Preparations for ratification are progressing and we expect to be ready to begin the period of provisional application in the spring.
The UK government has signed the Protocol on Provisional Application and is ready for that to commence to the timetable foreseen by the Preparatory Committee. It is planned that the UPC will open for business in December 2017.
While the UK remains in the EU, our copyright laws will continue to comply with the EU copyright directives, and we will continue to participate in EU negotiations. The continued effect of EU Directives and Regulations following our exit from the EU will depend on the terms of our future relationship.
The UK is a member of a number of international treaties and agreements. This means that UK copyright works (such as music, films, books and photographs) are protected around the world. This will continue to be the case following our exit from the EU.

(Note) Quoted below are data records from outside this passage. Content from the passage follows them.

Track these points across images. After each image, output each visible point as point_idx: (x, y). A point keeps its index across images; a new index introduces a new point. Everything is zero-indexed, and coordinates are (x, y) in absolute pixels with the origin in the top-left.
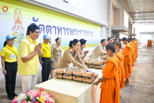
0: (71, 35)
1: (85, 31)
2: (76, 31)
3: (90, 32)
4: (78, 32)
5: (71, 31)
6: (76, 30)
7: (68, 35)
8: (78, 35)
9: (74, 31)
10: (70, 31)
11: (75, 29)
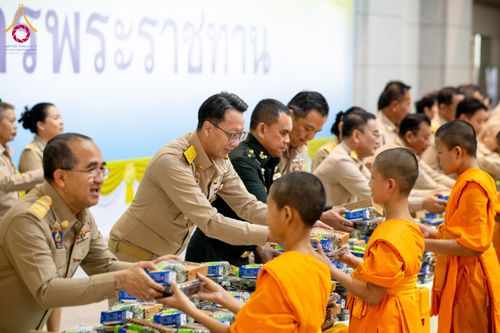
0: (56, 69)
1: (188, 25)
2: (106, 29)
3: (239, 28)
4: (122, 37)
5: (53, 30)
6: (104, 20)
7: (30, 70)
8: (123, 66)
9: (90, 30)
10: (49, 37)
11: (95, 17)
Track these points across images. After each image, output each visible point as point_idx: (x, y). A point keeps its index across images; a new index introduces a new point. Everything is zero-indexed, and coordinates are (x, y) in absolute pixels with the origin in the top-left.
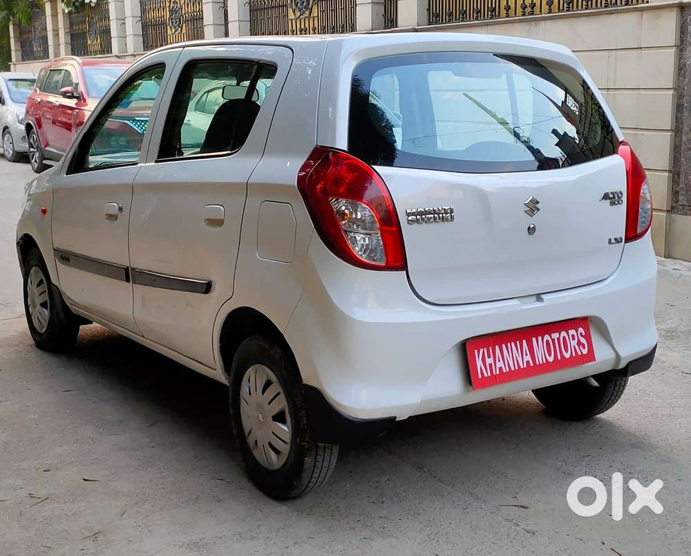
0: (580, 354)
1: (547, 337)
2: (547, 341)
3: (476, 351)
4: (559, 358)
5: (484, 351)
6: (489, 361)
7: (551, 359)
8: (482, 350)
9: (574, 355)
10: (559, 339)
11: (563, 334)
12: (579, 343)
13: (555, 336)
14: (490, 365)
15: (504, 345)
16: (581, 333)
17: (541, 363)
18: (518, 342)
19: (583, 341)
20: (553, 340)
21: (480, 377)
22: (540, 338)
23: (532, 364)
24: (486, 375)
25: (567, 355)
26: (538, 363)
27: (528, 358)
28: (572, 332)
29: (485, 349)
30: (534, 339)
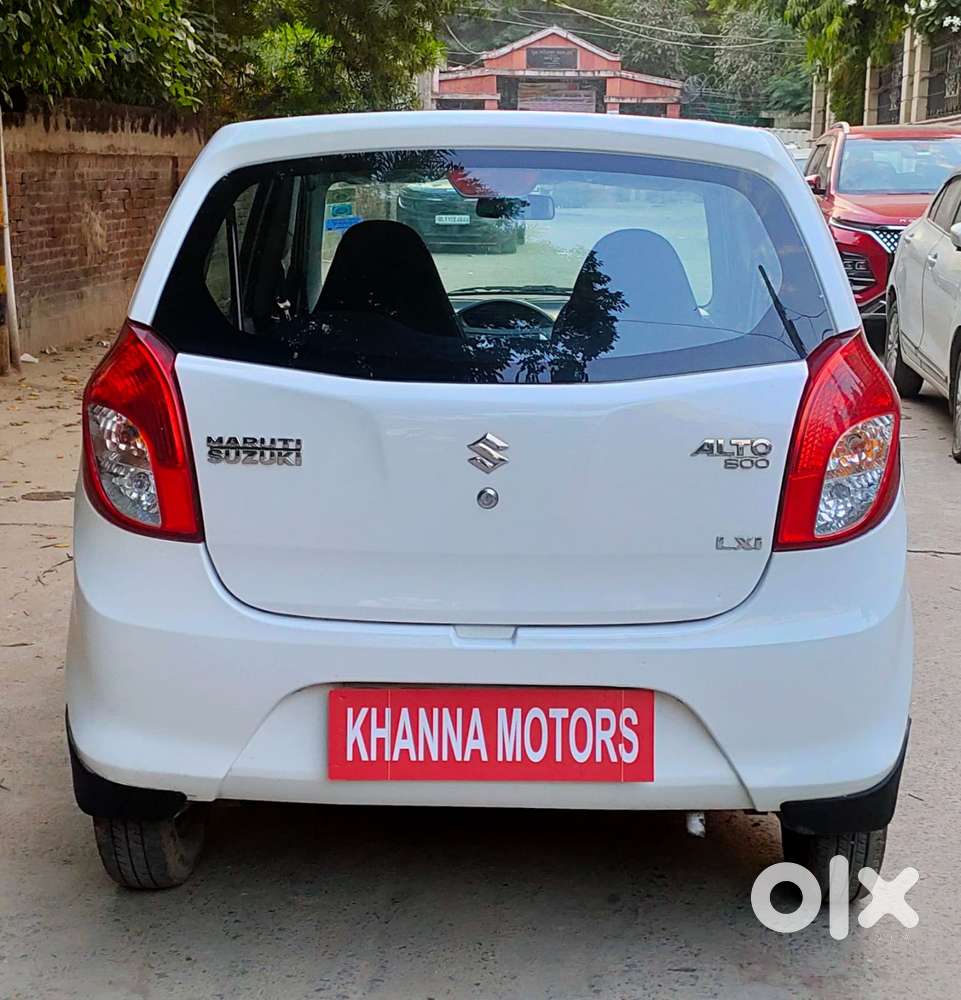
0: (614, 758)
1: (536, 712)
2: (536, 721)
3: (350, 711)
4: (559, 758)
5: (369, 715)
6: (376, 733)
7: (536, 757)
8: (364, 711)
9: (599, 758)
10: (566, 722)
11: (581, 713)
12: (617, 738)
13: (559, 714)
14: (381, 742)
15: (422, 711)
16: (628, 722)
17: (509, 758)
18: (459, 711)
19: (630, 735)
20: (552, 722)
21: (350, 757)
22: (517, 712)
23: (485, 757)
24: (365, 757)
25: (581, 757)
26: (500, 758)
27: (480, 744)
28: (603, 713)
29: (374, 711)
30: (502, 712)
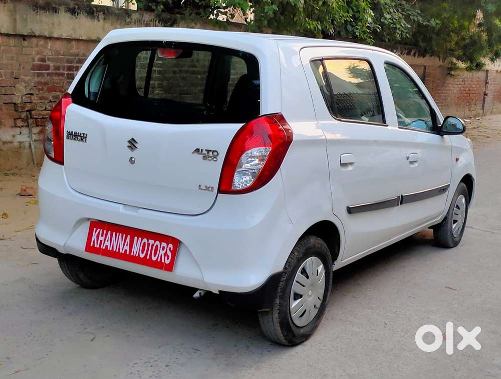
0: (163, 261)
1: (145, 240)
2: (145, 243)
3: (95, 229)
4: (148, 258)
5: (100, 231)
6: (101, 238)
7: (142, 256)
9: (159, 260)
10: (153, 245)
11: (158, 243)
12: (166, 254)
13: (151, 242)
14: (101, 241)
15: (114, 233)
16: (170, 248)
17: (134, 255)
18: (124, 235)
19: (169, 253)
20: (149, 244)
21: (92, 245)
22: (140, 239)
23: (128, 253)
24: (96, 246)
25: (154, 259)
26: (132, 254)
27: (127, 248)
28: (164, 244)
30: (136, 238)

The UK is widely seen as a world leader in enforcement of IP. By working in partnership with law enforcement and industry, the government can deliver an IP environment where legitimate businesses thrive and consumers are protected.
For the time being the UK’s enforcement framework remains unchanged. We are still part of the EU and we will still play a part at the EUIPOs Observatory, and in bodies like Europol. The process for intercepting counterfeits and other infringing goods at the border remains unchanged.
The UK remains a part of the EU until the negotiations to exit are concluded. We will continue to play an active role in the review of the Enforcement Directive, and the Commission’s work on tackling commercial-scale infringement.